# Wiring Halloween sconces.



## SirOvenMitt (Aug 7, 2012)

So I want to make these Halloween Sconces that they have from the Hallmark channel but I would like to wire these to use the flame bulbs. Problem I seem to be running into is the bulb socket and the bulbs them selves are not water proof. I want to put these on the front of the house so they would be exposed to the elements. Any suggestions how I could do this? The bulbs I have seen seem to have holes at the top and slots around the base to allow hot air to escape.

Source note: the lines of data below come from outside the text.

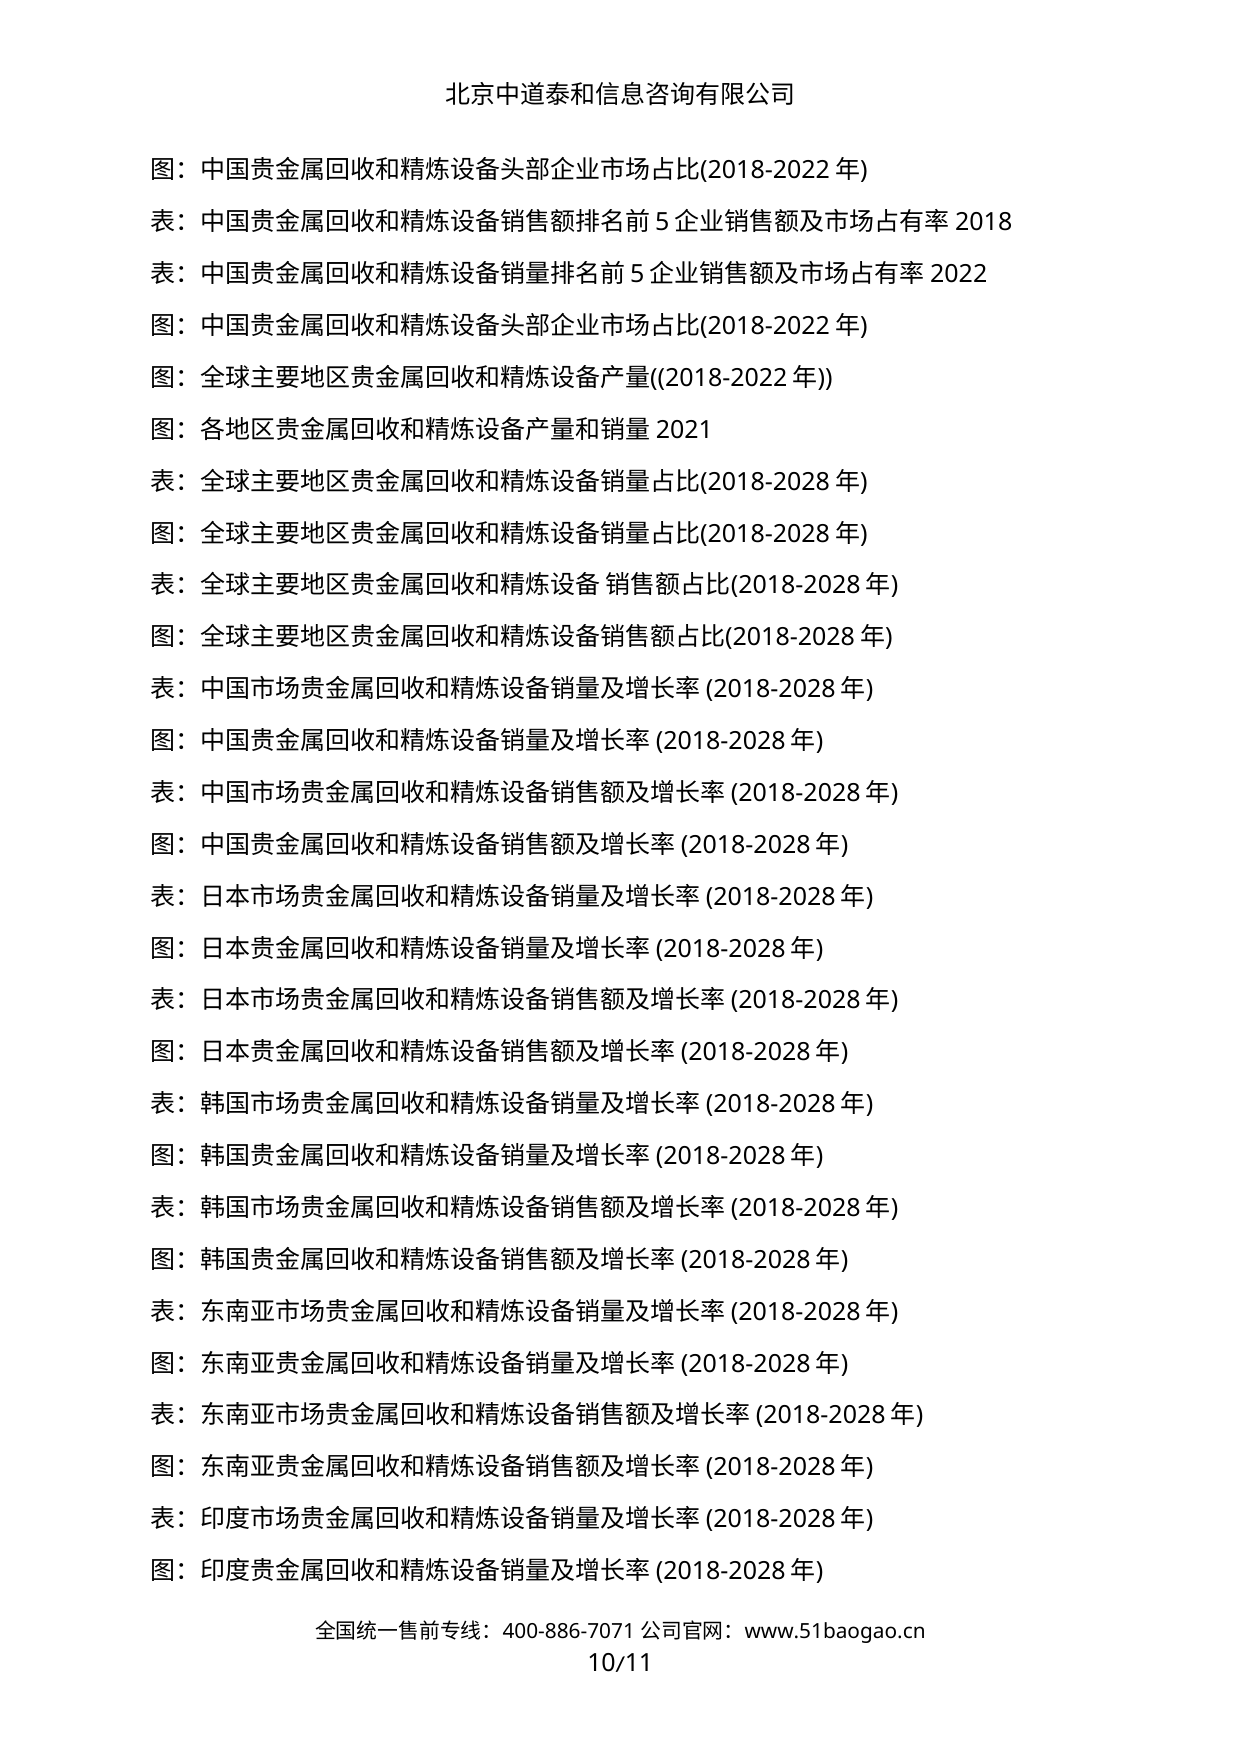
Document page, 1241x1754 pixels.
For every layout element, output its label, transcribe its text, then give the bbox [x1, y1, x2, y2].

text 图：东南亚贵金属回收和精炼设备销量及增长率 (2018-2028年) [150, 1343, 1090, 1379]
text 表：东南亚市场贵金属回收和精炼设备销售额及增长率 (2018-2028年) [150, 1395, 1090, 1431]
text 图：中国贵金属回收和精炼设备销量及增长率 (2018-2028年) [150, 721, 1090, 757]
text 图：中国贵金属回收和精炼设备销售额及增长率 (2018-2028年) [150, 824, 1090, 861]
text 表：日本市场贵金属回收和精炼设备销量及增长率 (2018-2028年) [150, 876, 1090, 912]
text 图：日本贵金属回收和精炼设备销售额及增长率 (2018-2028年) [150, 1032, 1090, 1068]
text 表：中国贵金属回收和精炼设备销量排名前5企业销售额及市场占有率 2022 [150, 254, 1090, 290]
text 图：中国贵金属回收和精炼设备头部企业市场占比(2018-2022年) [150, 306, 1090, 342]
text 表：韩国市场贵金属回收和精炼设备销售额及增长率 (2018-2028年) [150, 1187, 1090, 1224]
text 表：韩国市场贵金属回收和精炼设备销量及增长率 (2018-2028年) [150, 1084, 1090, 1120]
text 图：全球主要地区贵金属回收和精炼设备销量占比(2018-2028年) [150, 513, 1090, 549]
text 表：日本市场贵金属回收和精炼设备销售额及增长率 (2018-2028年) [150, 980, 1090, 1016]
text 表：东南亚市场贵金属回收和精炼设备销量及增长率 (2018-2028年) [150, 1291, 1090, 1327]
text 表：全球主要地区贵金属回收和精炼设备销量占比(2018-2028年) [150, 461, 1090, 497]
text 图：韩国贵金属回收和精炼设备销量及增长率 (2018-2028年) [150, 1136, 1090, 1172]
text 图：全球主要地区贵金属回收和精炼设备销售额占比(2018-2028年) [150, 617, 1090, 653]
text 图：韩国贵金属回收和精炼设备销售额及增长率 (2018-2028年) [150, 1239, 1090, 1276]
text 表：中国市场贵金属回收和精炼设备销售额及增长率 (2018-2028年) [150, 772, 1090, 809]
text 图：全球主要地区贵金属回收和精炼设备产量((2018-2022年)) [150, 357, 1090, 394]
text 图：印度贵金属回收和精炼设备销量及增长率 (2018-2028年) [150, 1551, 1090, 1587]
text 表：印度市场贵金属回收和精炼设备销量及增长率 (2018-2028年) [150, 1499, 1090, 1535]
text 图：日本贵金属回收和精炼设备销量及增长率 (2018-2028年) [150, 928, 1090, 964]
text 表：全球主要地区贵金属回收和精炼设备 销售额占比(2018-2028年) [150, 565, 1090, 601]
text 图：各地区贵金属回收和精炼设备产量和销量 2021 [150, 409, 1090, 446]
text 图：东南亚贵金属回收和精炼设备销售额及增长率 (2018-2028年) [150, 1447, 1090, 1483]
text 表：中国市场贵金属回收和精炼设备销量及增长率 (2018-2028年) [150, 669, 1090, 705]
text 表：中国贵金属回收和精炼设备销售额排名前5企业销售额及市场占有率 2018 [150, 202, 1090, 238]
text 图：中国贵金属回收和精炼设备头部企业市场占比(2018-2022年) [150, 150, 1090, 186]
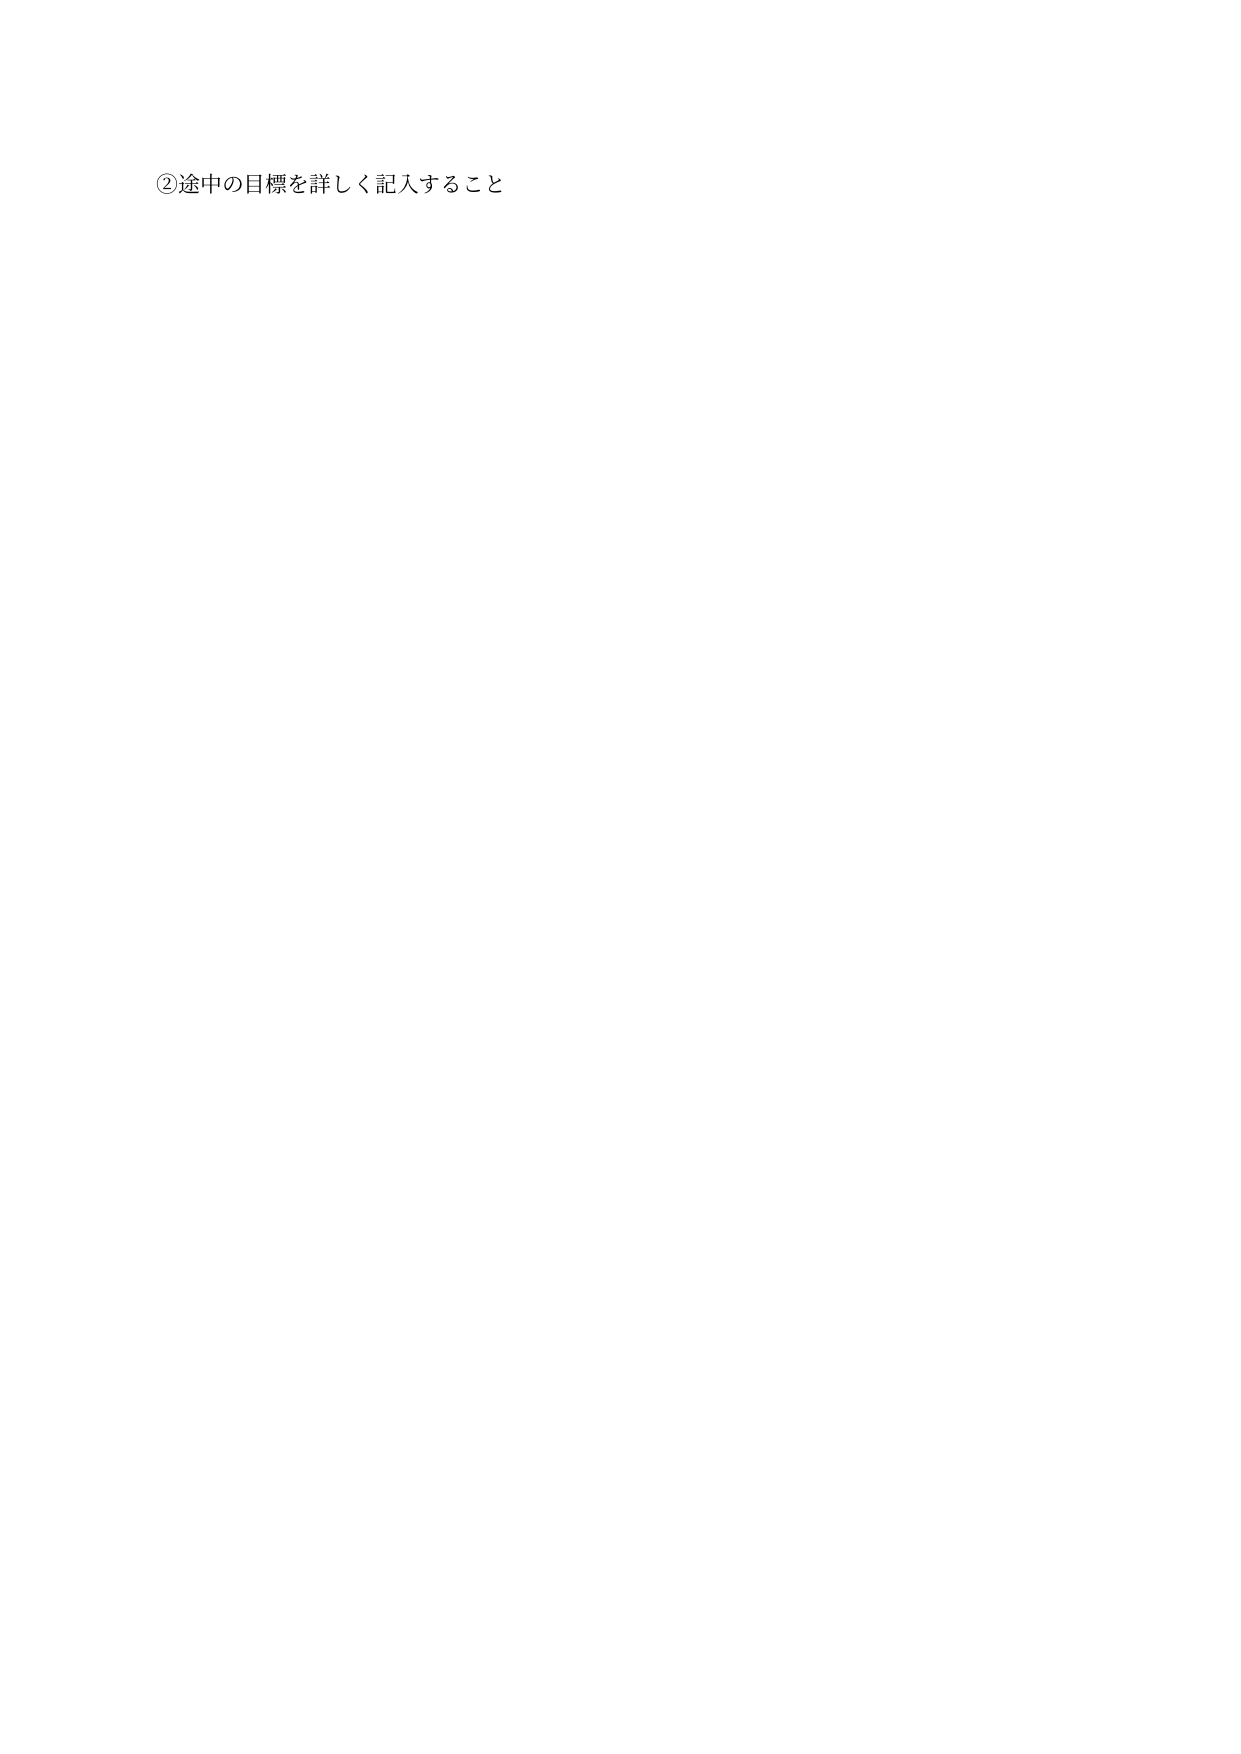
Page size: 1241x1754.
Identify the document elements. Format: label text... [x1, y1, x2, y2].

text ②途中の目標を詳しく記入すること [112, 164, 1128, 202]
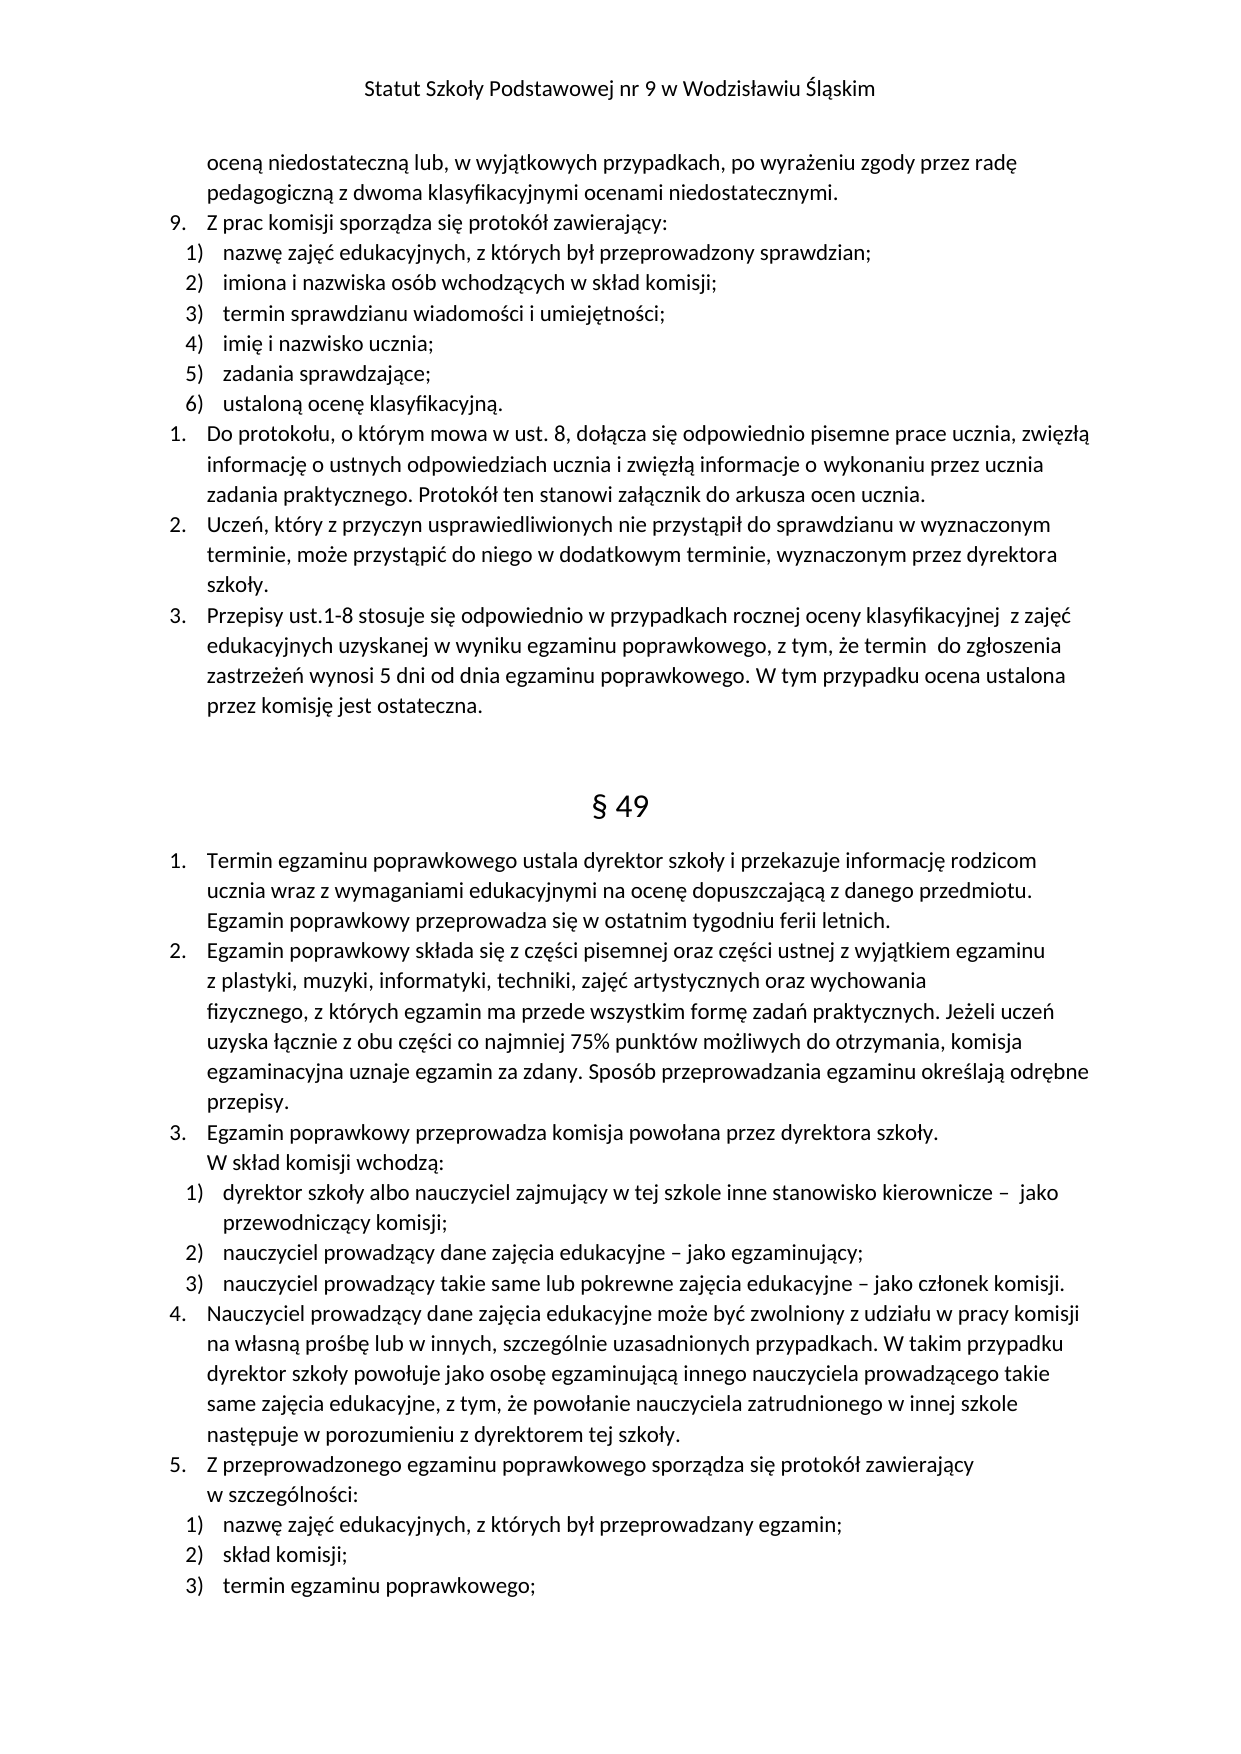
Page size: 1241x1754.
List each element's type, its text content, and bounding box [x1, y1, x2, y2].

list Z przeprowadzonego egzaminu poprawkowego sporządza się protokół zawierający w szczególności: [169, 1450, 1093, 1508]
list imię i nazwisko ucznia; [185, 329, 1093, 357]
list nauczyciel prowadzący takie same lub pokrewne zajęcia edukacyjne – jako członek komisji. [185, 1269, 1093, 1297]
list Przepisy ust.1-8 stosuje się odpowiednio w przypadkach rocznej oceny klasyfikacyjnej z zajęć edukacyjnych uzyskanej w wyniku egzaminu poprawkowego, z tym, że termin do zgłoszenia zastrzeżeń wynosi 5 dni od dnia egzaminu poprawkowego. W tym przypadku ocena ustalona przez komisję jest ostateczna. [169, 601, 1093, 719]
text § 49 [148, 785, 1093, 826]
list Nauczyciel prowadzący dane zajęcia edukacyjne może być zwolniony z udziału w pracy komisji na własną prośbę lub w innych, szczególnie uzasadnionych przypadkach. W takim przypadku dyrektor szkoły powołuje jako osobę egzaminującą innego nauczyciela prowadzącego takie same zajęcia edukacyjne, z tym, że powołanie nauczyciela zatrudnionego w innej szkole następuje w porozumieniu z dyrektorem tej szkoły. [169, 1299, 1093, 1448]
list nazwę zajęć edukacyjnych, z których był przeprowadzony sprawdzian; [185, 238, 1093, 266]
list Uczeń, który z przyczyn usprawiedliwionych nie przystąpił do sprawdzianu w wyznaczonym terminie, może przystąpić do niego w dodatkowym terminie, wyznaczonym przez dyrektora szkoły. [169, 510, 1093, 598]
list Do protokołu, o którym mowa w ust. 8, dołącza się odpowiednio pisemne prace ucznia, zwięzłą informację o ustnych odpowiedziach ucznia i zwięzłą informacje o wykonaniu przez ucznia zadania praktycznego. Protokół ten stanowi załącznik do arkusza ocen ucznia. [169, 419, 1093, 508]
list skład komisji; [185, 1541, 1093, 1568]
list ustaloną ocenę klasyfikacyjną. [185, 389, 1093, 417]
list zadania sprawdzające; [185, 359, 1093, 387]
list Termin egzaminu poprawkowego ustala dyrektor szkoły i przekazuje informację rodzicom ucznia wraz z wymaganiami edukacyjnymi na ocenę dopuszczającą z danego przedmiotu. Egzamin poprawkowy przeprowadza się w ostatnim tygodniu ferii letnich. [169, 846, 1093, 934]
list Z prac komisji sporządza się protokół zawierający: [169, 208, 1093, 236]
list termin sprawdzianu wiadomości i umiejętności; [185, 299, 1093, 327]
list dyrektor szkoły albo nauczyciel zajmujący w tej szkole inne stanowisko kierownicze – jako przewodniczący komisji; [185, 1178, 1093, 1236]
list Egzamin poprawkowy składa się z części pisemnej oraz części ustnej z wyjątkiem egzaminu z plastyki, muzyki, informatyki, techniki, zajęć artystycznych oraz wychowania fizycznego, z których egzamin ma przede wszystkim formę zadań praktycznych. Jeżeli uczeń uzyska łącznie z obu części co najmniej 75% punktów możliwych do otrzymania, komisja egzaminacyjna uznaje egzamin za zdany. Sposób przeprowadzania egzaminu określają odrębne przepisy. [169, 936, 1093, 1115]
list nazwę zajęć edukacyjnych, z których był przeprowadzany egzamin; [185, 1510, 1093, 1538]
list imiona i nazwiska osób wchodzących w skład komisji; [185, 268, 1093, 296]
list Egzamin poprawkowy przeprowadza komisja powołana przez dyrektora szkoły. W skład komisji wchodzą: [169, 1118, 1093, 1176]
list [169, 148, 1093, 206]
list nauczyciel prowadzący dane zajęcia edukacyjne – jako egzaminujący; [185, 1238, 1093, 1266]
list termin egzaminu poprawkowego; [185, 1571, 1093, 1599]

https://www.hallmarkchannel.com/home-and-family/how-to/halloween-diy-skeleton-arm-wall-sconces


----------



## corey872 (Jan 10, 2010)

Possibly size things accordingly so the bulb can fit inside an 'upside down' plastic (or glass) cup? That should stop the rain getting in, but still allow some airflow.


----------



## trachcanman99 (Sep 4, 2015)

instead of cutting up a piece of plastic to use for the torch just use a small glass globe over the light. look in the big box stores lamp section or maybe go to an aquarium store and get some of those small glass bowls they put the Siamese fighting fish in, if they still do that. I would use a thin sheet metal base to attach the globe, thinking instead of cutting off the hand use a heat gun to reshape it to hold the globe would have possibilities.


----------



## Fright Boy (Oct 1, 2014)

Dave Lowe is amazing. You all need to follow his Instagram. He's always making something amazing out of everyday objects. Love the paint job he did on those.


----------